Strengere toetsing door het CIBG
Het CIBG, dat namens de minister van Volksgezondheid, Welzijn en Sport vergunningen verleent en intrekt, krijgt een uitgebreidere rol bij de handhaving. Het CIBG kan na invoering van de Wibz meer informatie ontvangen van de IGJ en de Nederlandse Zorgautoriteit (NZa) om beter te beoordelen of een zorgaanbieder aan de voorwaarden voldoet. In bepaalde gevallen kan ook een integriteitsonderzoek plaatsvinden, zoals een beoordeling van de antecedenten van bestuurders of een Bibob-onderzoek. De uitkomsten hiervan kunnen meewegen bij de besluitvorming over een vergunning, maar vormen op zichzelf geen zelfstandige weigerings- of intrekkingsgrond.

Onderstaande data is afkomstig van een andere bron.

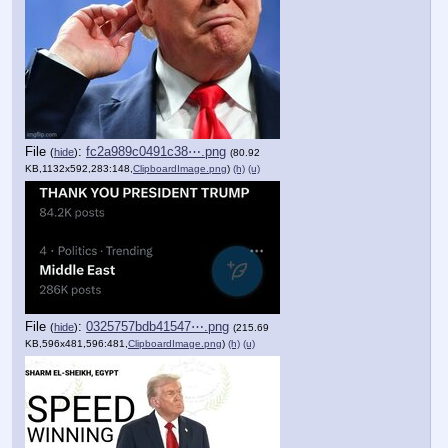
File
:
fc2a989c0491c38⋯.png
(
hide
)
(80.92
KB,1132x592,283:148,
ClipboardImage.png
)
(h)
(u)
File
:
0325757bdb41547⋯.png
(
hide
)
(215.69
KB,596x481,596:481,
ClipboardImage.png
)
(h)
(u)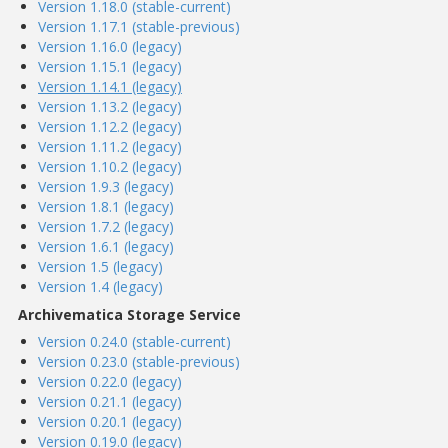
Version 1.18.0 (stable-current)
Version 1.17.1 (stable-previous)
Version 1.16.0 (legacy)
Version 1.15.1 (legacy)
Version 1.14.1 (legacy)
Version 1.13.2 (legacy)
Version 1.12.2 (legacy)
Version 1.11.2 (legacy)
Version 1.10.2 (legacy)
Version 1.9.3 (legacy)
Version 1.8.1 (legacy)
Version 1.7.2 (legacy)
Version 1.6.1 (legacy)
Version 1.5 (legacy)
Version 1.4 (legacy)
Archivematica Storage Service
Version 0.24.0 (stable-current)
Version 0.23.0 (stable-previous)
Version 0.22.0 (legacy)
Version 0.21.1 (legacy)
Version 0.20.1 (legacy)
Version 0.19.0 (legacy)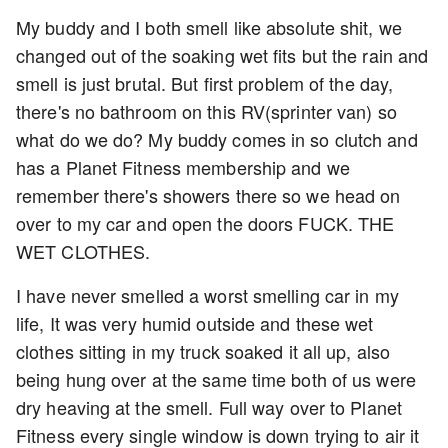
My buddy and I both smell like absolute shit, we
changed out of the soaking wet fits but the rain and
smell is just brutal. But first problem of the day,
there's no bathroom on this RV(sprinter van) so
what do we do? My buddy comes in so clutch and
has a Planet Fitness membership and we
remember there's showers there so we head on
over to my car and open the doors FUCK. THE
WET CLOTHES.
I have never smelled a worst smelling car in my
life, It was very humid outside and these wet
clothes sitting in my truck soaked it all up, also
being hung over at the same time both of us were
dry heaving at the smell. Full way over to Planet
Fitness every single window is down trying to air it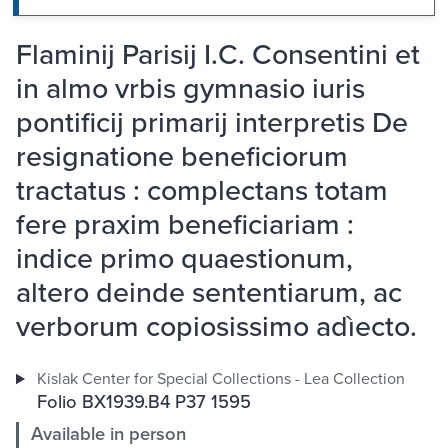
Flaminij Parisij I.C. Consentini et
in almo vrbis gymnasio iuris
pontificij primarij interpretis De
resignatione beneficiorum
tractatus : complectans totam
fere praxim beneficiariam :
indice primo quaestionum,
altero deinde sententiarum, ac
verborum copiosissimo adìecto.
Kislak Center for Special Collections - Lea Collection
Folio BX1939.B4 P37 1595
Available in person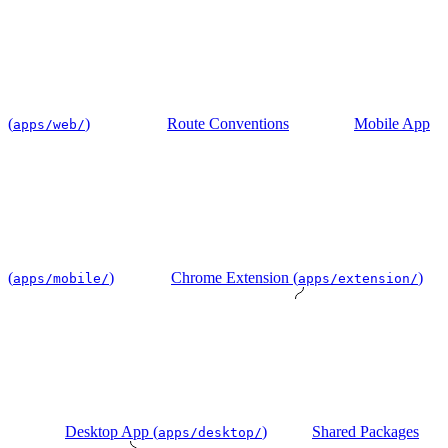
(
)
Route Conventions
Mobile App
apps/web/
(
)
Chrome Extension (
)
apps/mobile/
apps/extension/
Desktop App (
)
Shared Packages
apps/desktop/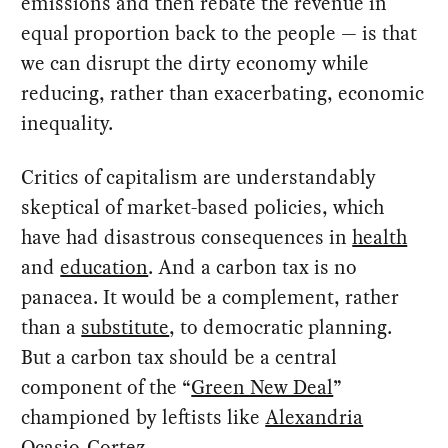
emissions and then rebate the revenue in
equal proportion back to the people — is that
we can disrupt the dirty economy while
reducing, rather than exacerbating, economic
inequality.
Critics of capitalism are understandably
skeptical of market-based policies, which
have had disastrous consequences in
health
and
education
. And a carbon tax is no
panacea. It would be a complement, rather
than a
substitute
, to democratic planning.
But a carbon tax should be a central
component of the “
Green New Deal
”
championed by leftists like
Alexandria
Ocasio-Cortez
.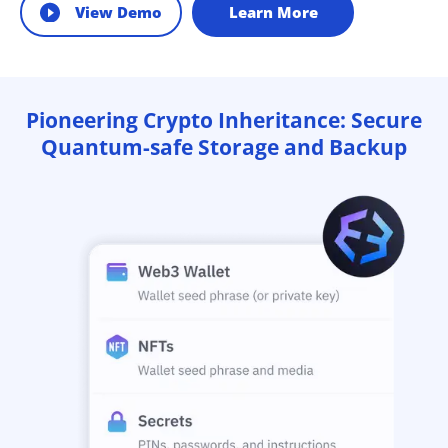
View Demo
Learn More
Pioneering Crypto Inheritance: Secure
Quantum-safe Storage and Backup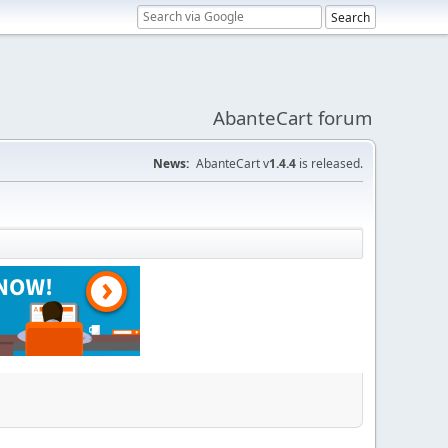
AbanteCart forum
News:
AbanteCart v
1.4.4
is released.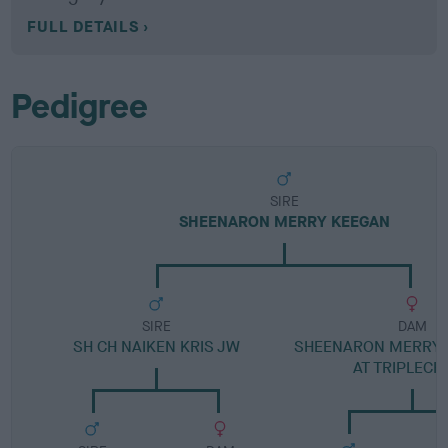
FULL DETAILS
Pedigree
SIRE
SHEENARON MERRY KEEGAN
SIRE
DAM
SH CH NAIKEN KRIS JW
SHEENARON MERRY 
AT TRIPLECR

Proportionaliteit en belangenafweging
Bij elke beslissing over weigering of intrekking van een vergunning moet een belangenafweging worden gemaakt. De ernst, aard en frequentie van de overtredingen worden meegewogen, evenals het belang van de zorgaanbieder om de vergunning te behouden.
Hoe nu verder?
De Wibz is nog niet aangenomen en bevindt zich in de parlementaire behandeling. Het is daarmee onzeker of en in welke vorm de voorgestelde wijzigingen worden doorgevoerd. De strengere toetsing bij de aanvraag en het behoud van een Wtza-vergunning past echter in een bredere ontwikkeling waarin transparantie en integere bedrijfsvoering steeds belangrijker worden in de zorgsector.